__CONSIGNE ÉCRITE__
D'après le texte sur la Déité, sous quelle raison la théologie considère-t-elle Dieu, alors que la métaphysique le considère en tant qu'être ?

__TEXTE PRÉSENTÉ__
LA DÉITÉ ET LES ATTRIBUTS DIVINS.

Mais là où l'on voit le plus cette qualité supérieure de Cajetan, c'est en ce qu'il a écrit sur l'éminence de la Déité par rapport aux attributs divins et aux relations divines subsistantes, ou encore en ce qu'il nous dit de l'essence de la grâce sanctifiante, participation formelle de la Déité ou de la vie intime de Dieu.


De ce point de vue supérieur, Thomas de Vio défend admirablement la doctrine de saint Thomas sur l'objet propre de la théologie, en disant que, tandis que la métaphysique considère Dieu en tant qu'être, sub ratione entis et entis supremi, la théologie le considère en tant que Dieu, en sa vie intime, sub ratione Deitatis, qui n'est connaissable que par la révélation divine. Saint Thomas avait dit : « Sacra doctrina propriissime determinat de Deo... quantum ad id, quod notum est sibi soli de seipso et aliis Per revelationem communicatum » (Ia q. I, a. 6). Cajetan in Ia q. I, a. 6, et 7, développe remarquablement toutes les conséquences qui s'ensuivent.


Pour lui, la Déité, ou vie intime de Dieu, telle qu'elle est en soi, est supérieure à toutes les perfections absolues qu'elle contient dans son éminence, formaliter eminenter. Il aime à dire : Deitas est super ens et super unum, etc.[4]. La Déité comme telle est supérieure à l'être, à l'un, au vrai, au bien, à l'intelligence, à l'amour, à la justice, à la miséricorde. Toutes ces perfections absolues, sans doute à la différence des perfections mixtes, sont en elle formellement, et non pas seulement de façon virtuelle, c'est certain. Mais elles s'y trouvent comme en une raison formelle supérieure, absolument éminente, en laquelle elles peuvent s'identifier sans se détruire.


Tandis que, dit Cajetan[5], la sagesse comme telle ne pour­rait sans disparaître s'identifier avec la justice comme telle, l'une et l'autre de ces perfections infinies peuvent, sans se détruire, s'identifier dans une raison formelle supérieure, dans l'éminence de la Déité ou de ce que nous appelons la Déité, secundum propriam quidditatem, quam circumloquimur Deitatis nomine[6]. « Circumloquimur » , mais comme le dit souvent saint Thomas : non scimus de Deo quid est[7] in via non quidditative eum cognoscimus.

__DONNÉES BRUTES__
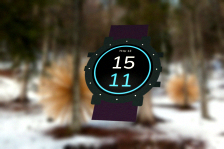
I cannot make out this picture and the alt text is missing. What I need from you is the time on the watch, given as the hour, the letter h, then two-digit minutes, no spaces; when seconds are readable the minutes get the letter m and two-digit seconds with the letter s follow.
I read 15h11
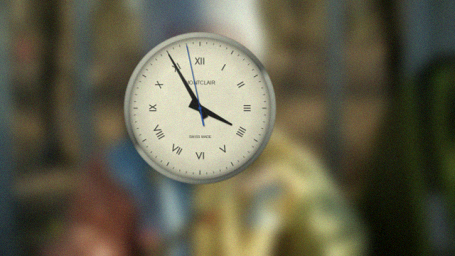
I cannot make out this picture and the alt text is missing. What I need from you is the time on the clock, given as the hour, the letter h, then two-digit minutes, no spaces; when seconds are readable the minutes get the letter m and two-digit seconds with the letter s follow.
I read 3h54m58s
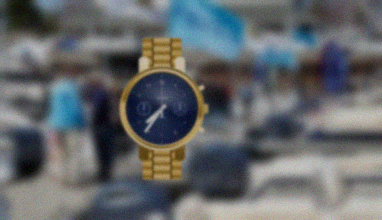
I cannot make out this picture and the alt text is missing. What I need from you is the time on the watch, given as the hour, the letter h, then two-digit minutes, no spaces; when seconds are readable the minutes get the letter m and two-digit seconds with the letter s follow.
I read 7h36
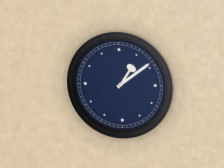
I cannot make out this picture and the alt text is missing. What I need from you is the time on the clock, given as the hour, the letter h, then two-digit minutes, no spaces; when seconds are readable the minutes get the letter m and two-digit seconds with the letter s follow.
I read 1h09
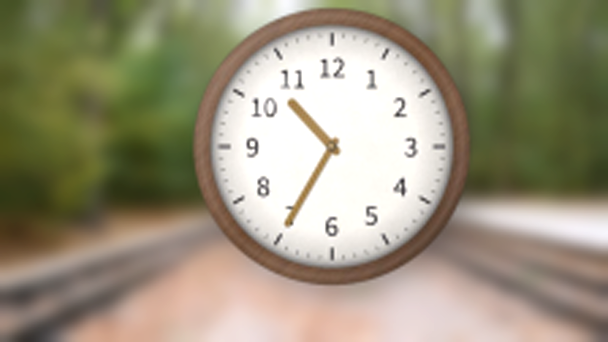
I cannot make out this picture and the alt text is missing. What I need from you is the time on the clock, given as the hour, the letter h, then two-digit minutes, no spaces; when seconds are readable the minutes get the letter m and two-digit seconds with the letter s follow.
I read 10h35
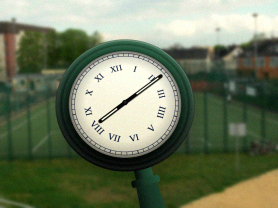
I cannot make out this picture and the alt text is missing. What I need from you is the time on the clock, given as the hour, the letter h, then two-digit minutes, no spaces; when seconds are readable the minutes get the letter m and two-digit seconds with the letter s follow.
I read 8h11
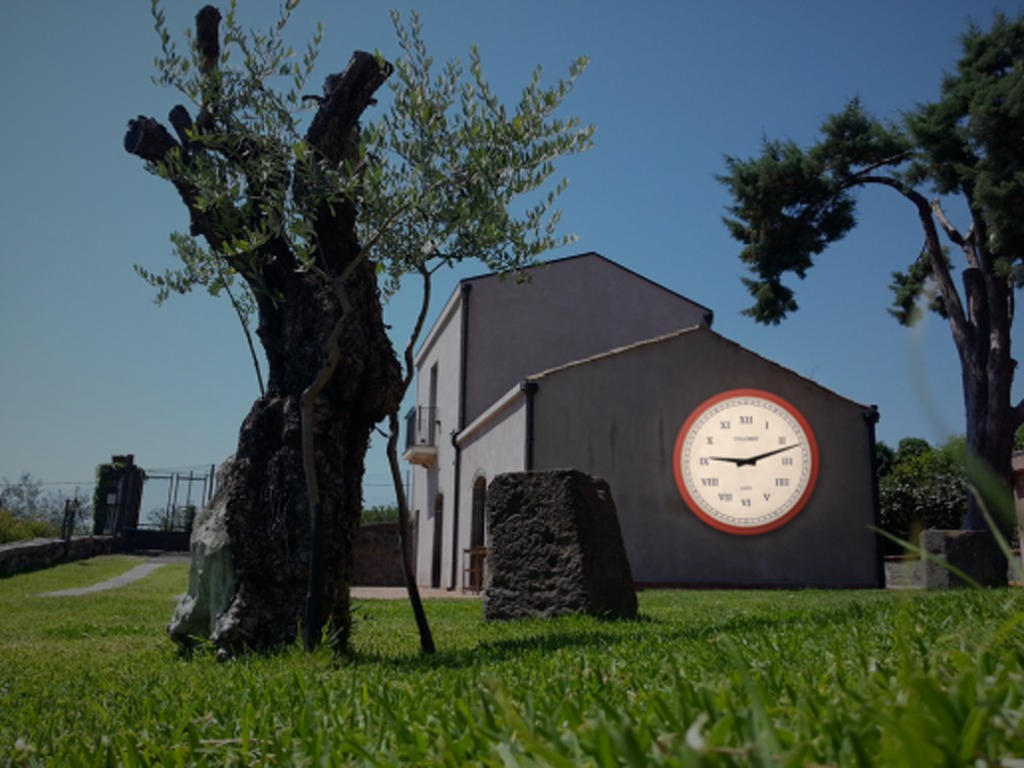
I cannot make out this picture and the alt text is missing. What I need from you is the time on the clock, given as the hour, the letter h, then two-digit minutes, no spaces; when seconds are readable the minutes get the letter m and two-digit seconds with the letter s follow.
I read 9h12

__RÉPONSE RÉDIGÉE__
La théologie considère Dieu en tant que Dieu, en sa vie intime, sub ratione Deitatis.